Venendo subito al sodo e parlando direttamente di questo album, nel 1999 la band riesce a formarsi abbastanza stabilmente con una line-up che verrà definita da gran parte dei metal magazines come il "dream team".

Ed è esattamente il team dei sogni quello che registra questo disco che diviene immediatamente un inno alla potenza ed un ulteriore passo nella storia del metal più pesante ed aggressivo, (thrash & co.).

Chuck Billy ed Eric Peterson ovviamente saldi ai loro posti come sempre, accompagnati dal quasi sempre presente (e talentuosissimo) James Murphy. A completare un insieme degno di un armageddon, Steve di Giorgio al basso, (altro mostro sacro) e Dave Lombardo a concludere la miscela esplosiva.

"D.N.R.", (la track d'apertura) diviene un vero e proprio punto di riferimento nei loro prossimi tour, racchiudendo in 3 minuti e mezzo una vera e propria dichiarazione di guerra e massacro, (godersela live non ha prezzo).

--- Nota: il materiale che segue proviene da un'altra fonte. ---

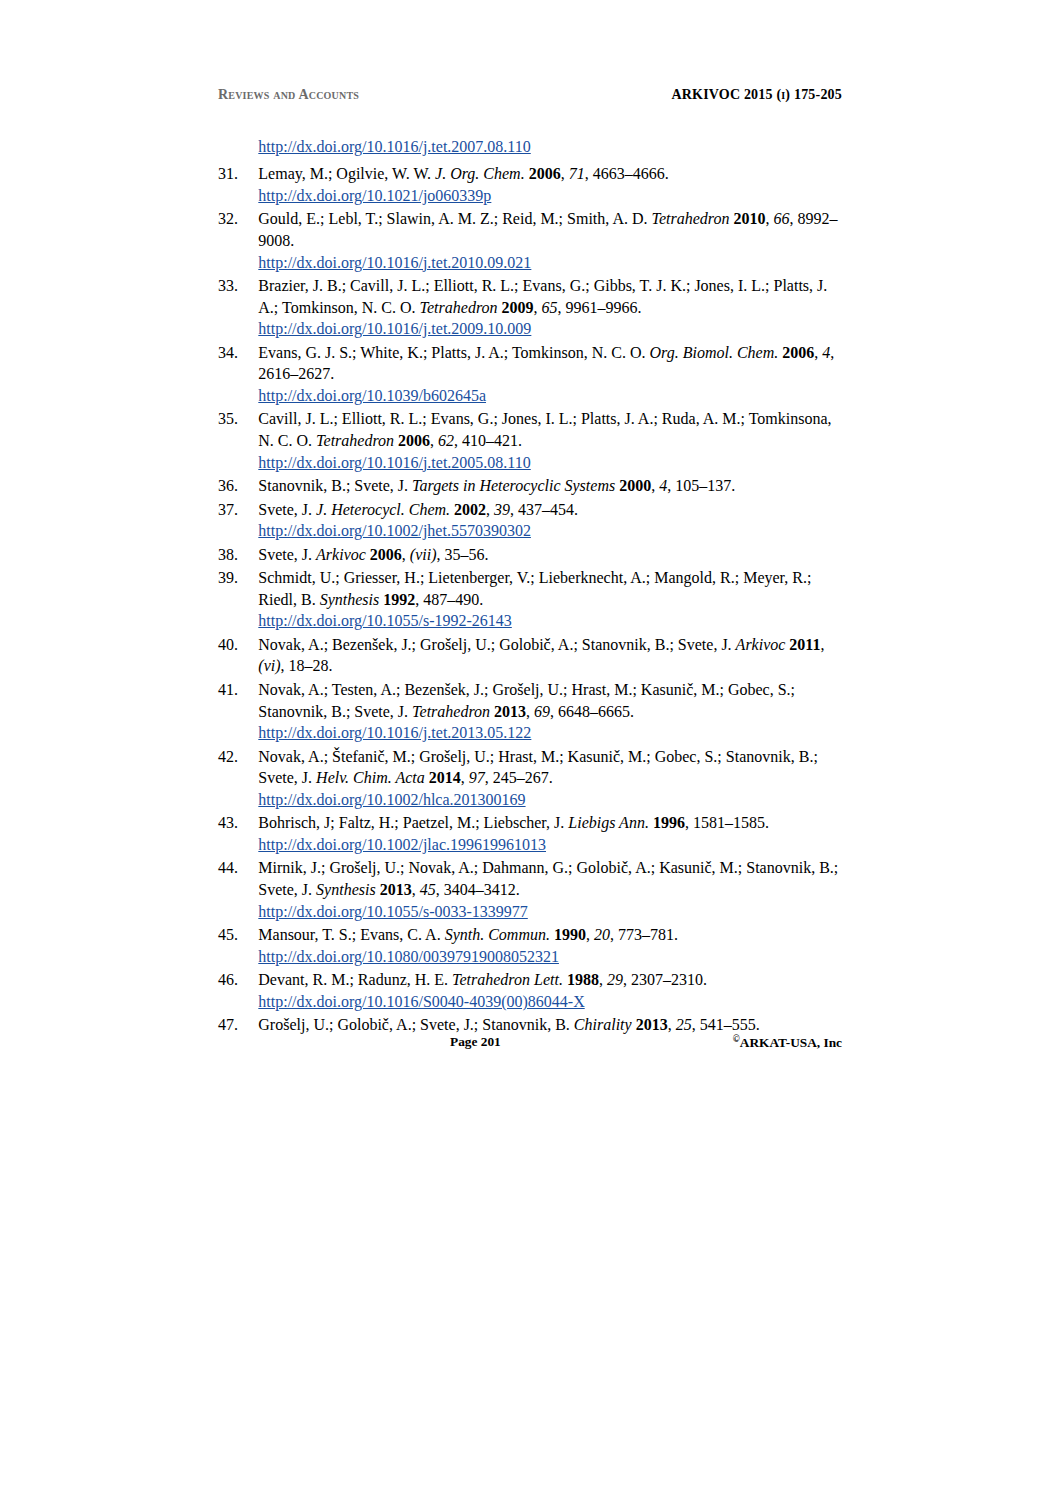Reviews and Accounts ARKIVOC 2015 (i) 175-205
http://dx.doi.org/10.1016/j.tet.2007.08.110
31. Lemay, M.; Ogilvie, W. W. J. Org. Chem. 2006, 71, 4663–4666. http://dx.doi.org/10.1021/jo060339p
32. Gould, E.; Lebl, T.; Slawin, A. M. Z.; Reid, M.; Smith, A. D. Tetrahedron 2010, 66, 8992–9008. http://dx.doi.org/10.1016/j.tet.2010.09.021
33. Brazier, J. B.; Cavill, J. L.; Elliott, R. L.; Evans, G.; Gibbs, T. J. K.; Jones, I. L.; Platts, J. A.; Tomkinson, N. C. O. Tetrahedron 2009, 65, 9961–9966. http://dx.doi.org/10.1016/j.tet.2009.10.009
34. Evans, G. J. S.; White, K.; Platts, J. A.; Tomkinson, N. C. O. Org. Biomol. Chem. 2006, 4, 2616–2627. http://dx.doi.org/10.1039/b602645a
35. Cavill, J. L.; Elliott, R. L.; Evans, G.; Jones, I. L.; Platts, J. A.; Ruda, A. M.; Tomkinsona, N. C. O. Tetrahedron 2006, 62, 410–421. http://dx.doi.org/10.1016/j.tet.2005.08.110
36. Stanovnik, B.; Svete, J. Targets in Heterocyclic Systems 2000, 4, 105–137.
37. Svete, J. J. Heterocycl. Chem. 2002, 39, 437–454. http://dx.doi.org/10.1002/jhet.5570390302
38. Svete, J. Arkivoc 2006, (vii), 35–56.
39. Schmidt, U.; Griesser, H.; Lietenberger, V.; Lieberknecht, A.; Mangold, R.; Meyer, R.; Riedl, B. Synthesis 1992, 487–490. http://dx.doi.org/10.1055/s-1992-26143
40. Novak, A.; Bezenšek, J.; Grošelj, U.; Golobič, A.; Stanovnik, B.; Svete, J. Arkivoc 2011, (vi), 18–28.
41. Novak, A.; Testen, A.; Bezenšek, J.; Grošelj, U.; Hrast, M.; Kasunič, M.; Gobec, S.; Stanovnik, B.; Svete, J. Tetrahedron 2013, 69, 6648–6665. http://dx.doi.org/10.1016/j.tet.2013.05.122
42. Novak, A.; Štefanič, M.; Grošelj, U.; Hrast, M.; Kasunič, M.; Gobec, S.; Stanovnik, B.; Svete, J. Helv. Chim. Acta 2014, 97, 245–267. http://dx.doi.org/10.1002/hlca.201300169
43. Bohrisch, J; Faltz, H.; Paetzel, M.; Liebscher, J. Liebigs Ann. 1996, 1581–1585. http://dx.doi.org/10.1002/jlac.199619961013
44. Mirnik, J.; Grošelj, U.; Novak, A.; Dahmann, G.; Golobič, A.; Kasunič, M.; Stanovnik, B.; Svete, J. Synthesis 2013, 45, 3404–3412. http://dx.doi.org/10.1055/s-0033-1339977
45. Mansour, T. S.; Evans, C. A. Synth. Commun. 1990, 20, 773–781. http://dx.doi.org/10.1080/00397919008052321
46. Devant, R. M.; Radunz, H. E. Tetrahedron Lett. 1988, 29, 2307–2310. http://dx.doi.org/10.1016/S0040-4039(00)86044-X
47. Grošelj, U.; Golobič, A.; Svete, J.; Stanovnik, B. Chirality 2013, 25, 541–555.
Page 201 ©ARKAT-USA, Inc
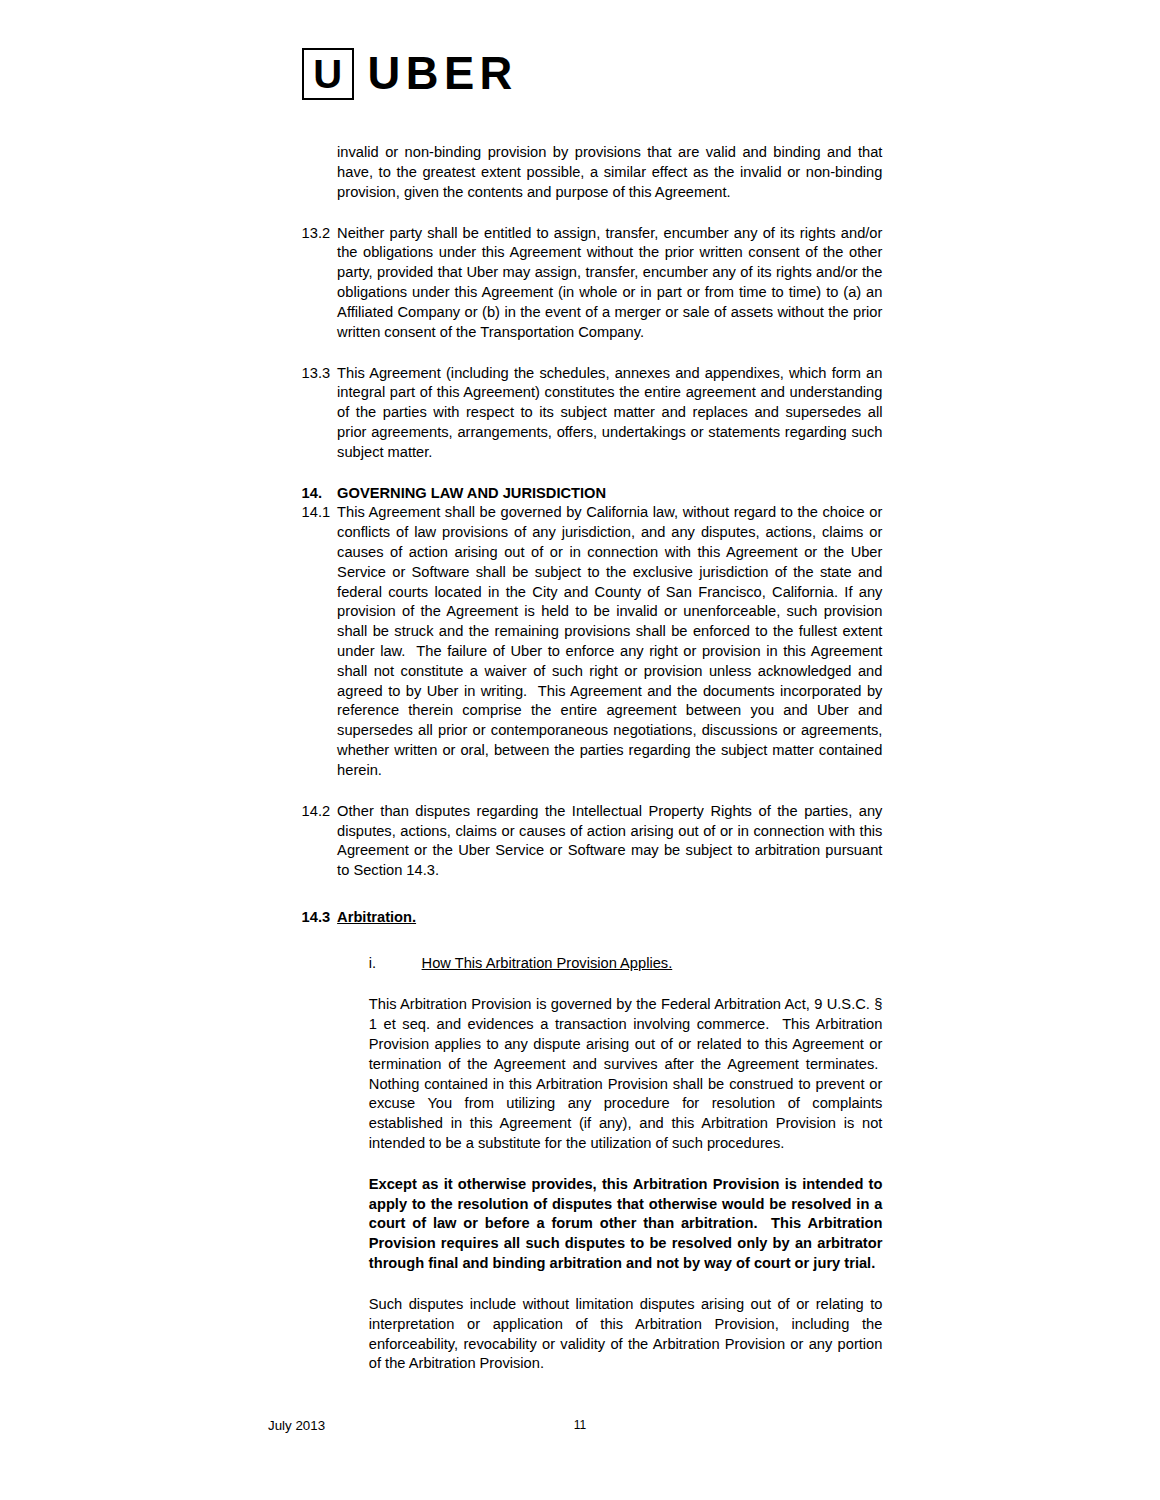U UBER
invalid or non-binding provision by provisions that are valid and binding and that have, to the greatest extent possible, a similar effect as the invalid or non-binding provision, given the contents and purpose of this Agreement.
13.2
Neither party shall be entitled to assign, transfer, encumber any of its rights and/or the obligations under this Agreement without the prior written consent of the other party, provided that Uber may assign, transfer, encumber any of its rights and/or the obligations under this Agreement (in whole or in part or from time to time) to (a) an Affiliated Company or (b) in the event of a merger or sale of assets without the prior written consent of the Transportation Company.
13.3
This Agreement (including the schedules, annexes and appendixes, which form an integral part of this Agreement) constitutes the entire agreement and understanding of the parties with respect to its subject matter and replaces and supersedes all prior agreements, arrangements, offers, undertakings or statements regarding such subject matter.
14.
GOVERNING LAW AND JURISDICTION
14.1
This Agreement shall be governed by California law, without regard to the choice or conflicts of law provisions of any jurisdiction, and any disputes, actions, claims or causes of action arising out of or in connection with this Agreement or the Uber Service or Software shall be subject to the exclusive jurisdiction of the state and federal courts located in the City and County of San Francisco, California. If any provision of the Agreement is held to be invalid or unenforceable, such provision shall be struck and the remaining provisions shall be enforced to the fullest extent under law. The failure of Uber to enforce any right or provision in this Agreement shall not constitute a waiver of such right or provision unless acknowledged and agreed to by Uber in writing. This Agreement and the documents incorporated by reference therein comprise the entire agreement between you and Uber and supersedes all prior or contemporaneous negotiations, discussions or agreements, whether written or oral, between the parties regarding the subject matter contained herein.
14.2
Other than disputes regarding the Intellectual Property Rights of the parties, any disputes, actions, claims or causes of action arising out of or in connection with this Agreement or the Uber Service or Software may be subject to arbitration pursuant to Section 14.3.
14.3
Arbitration.
i.
How This Arbitration Provision Applies.
This Arbitration Provision is governed by the Federal Arbitration Act, 9 U.S.C. § 1 et seq. and evidences a transaction involving commerce. This Arbitration Provision applies to any dispute arising out of or related to this Agreement or termination of the Agreement and survives after the Agreement terminates. Nothing contained in this Arbitration Provision shall be construed to prevent or excuse You from utilizing any procedure for resolution of complaints established in this Agreement (if any), and this Arbitration Provision is not intended to be a substitute for the utilization of such procedures.
Except as it otherwise provides, this Arbitration Provision is intended to apply to the resolution of disputes that otherwise would be resolved in a court of law or before a forum other than arbitration. This Arbitration Provision requires all such disputes to be resolved only by an arbitrator through final and binding arbitration and not by way of court or jury trial.
Such disputes include without limitation disputes arising out of or relating to interpretation or application of this Arbitration Provision, including the enforceability, revocability or validity of the Arbitration Provision or any portion of the Arbitration Provision.
July 2013
11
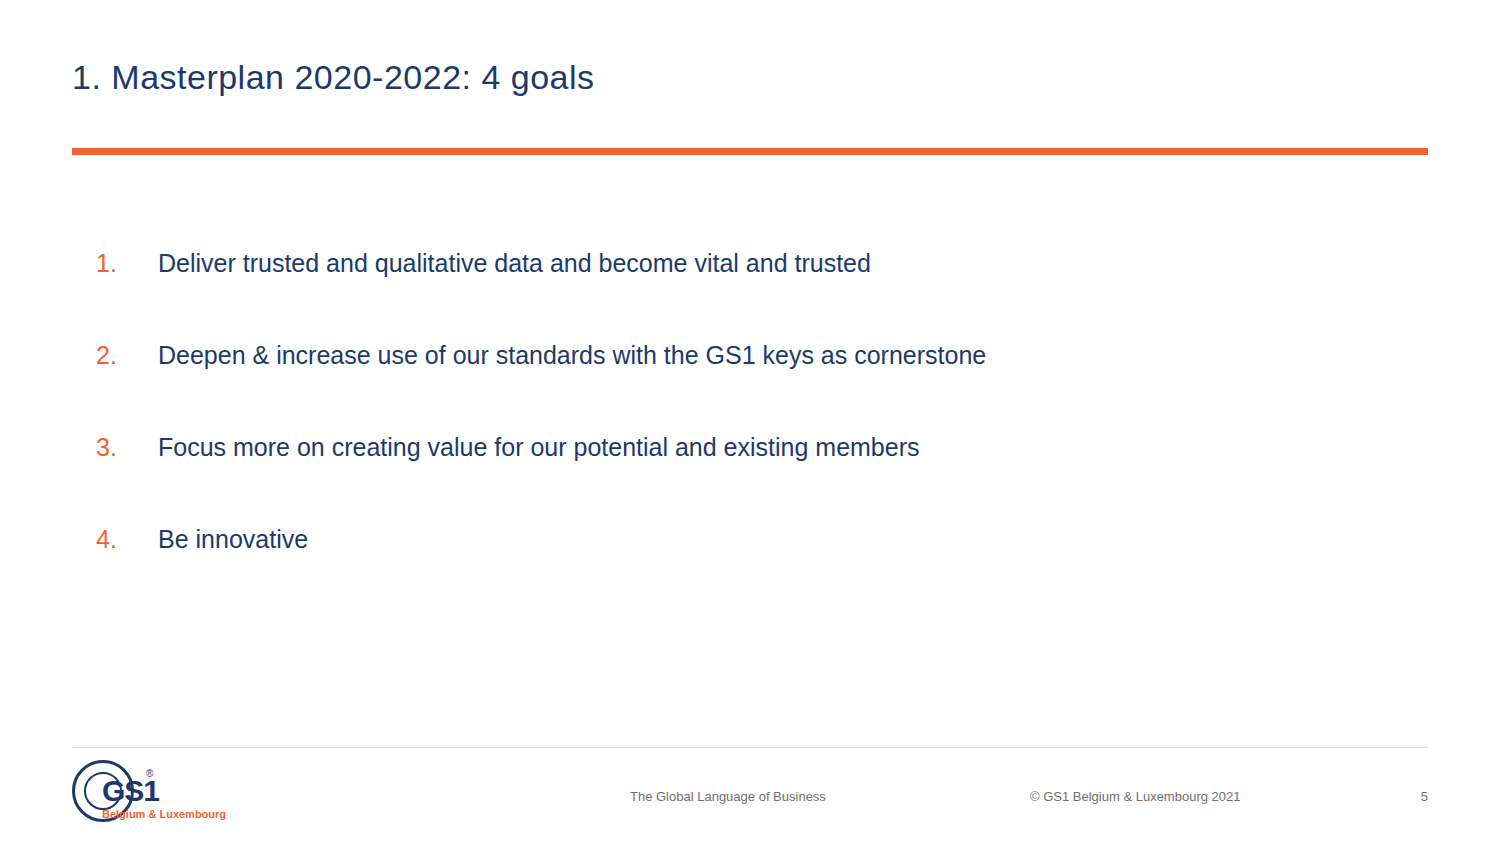1. Masterplan 2020-2022: 4 goals
1. Deliver trusted and qualitative data and become vital and trusted
2. Deepen & increase use of our standards with the GS1 keys as cornerstone
3. Focus more on creating value for our potential and existing members
4. Be innovative
GS1
®
Belgium & Luxembourg
The Global Language of Business
© GS1 Belgium & Luxembourg 2021
5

Il fatto è che con il susseguirsi delle songs non c'è mai un momento di calo e quei pochi momenti definibili "d'atmosfera", son sempre solo il preambolo ad una nuova esplosione di potenza totale.

"Down for Life" segue la opener con eguale energia distruttiva mentre "Eyes of Wrath" anticipa momenti di calma prima della tempesta, solo per lanciare con maggior esplosività le soluzioni compositive a seguire.

Un album che sembra un incedere continuo di esplosioni atomiche ed ire divine, senza alcuna sosta fino alla fine. "True Believer" continua la danza del massacro tirando dritto fino alla super speed "Fall of Sipledome".

Velocità allucinanti che però non permettono al prodotto di arrivare iper tecnico e plastico, mantenendo sempre e comunque una brutalità istintiva ed animalesca con pochi precedenti così qualitativi, (forse nessuno).

Chuck si concentra su una performance prettamente growl che però mantiene intatto quel senso di atavico ed evocativo tipico della sua timbrica indiana e rituale.

Last but not least, Andy Sneap come producer/sound engineer, praticamente un guru del sound metal estremo (e non) ormai da anni, che riesce con estremo talento a dare il massimo della potenza senza soffocare nessuno strumento e rifiniture nell'arrangiamento.

Il tutto completato da un discreto artwork, (considerando che nel metal difficilmente l'arte visiva è particolarmente curata - più sostanza, meno apparenza as usual).

Se lo sapete a memoria, nulla da aggiungere. Se lo avete dimenticato nel passato, rispolveratelo. Se non lo avete ancora comprato, merita l'acquisto immediato. Se non lo conoscete, chiedete perdono al Grande Spirito Antico e poi correte a spendere quei due soldi.

Totale e magistrale.. dei TestAmenT in stato di grazia!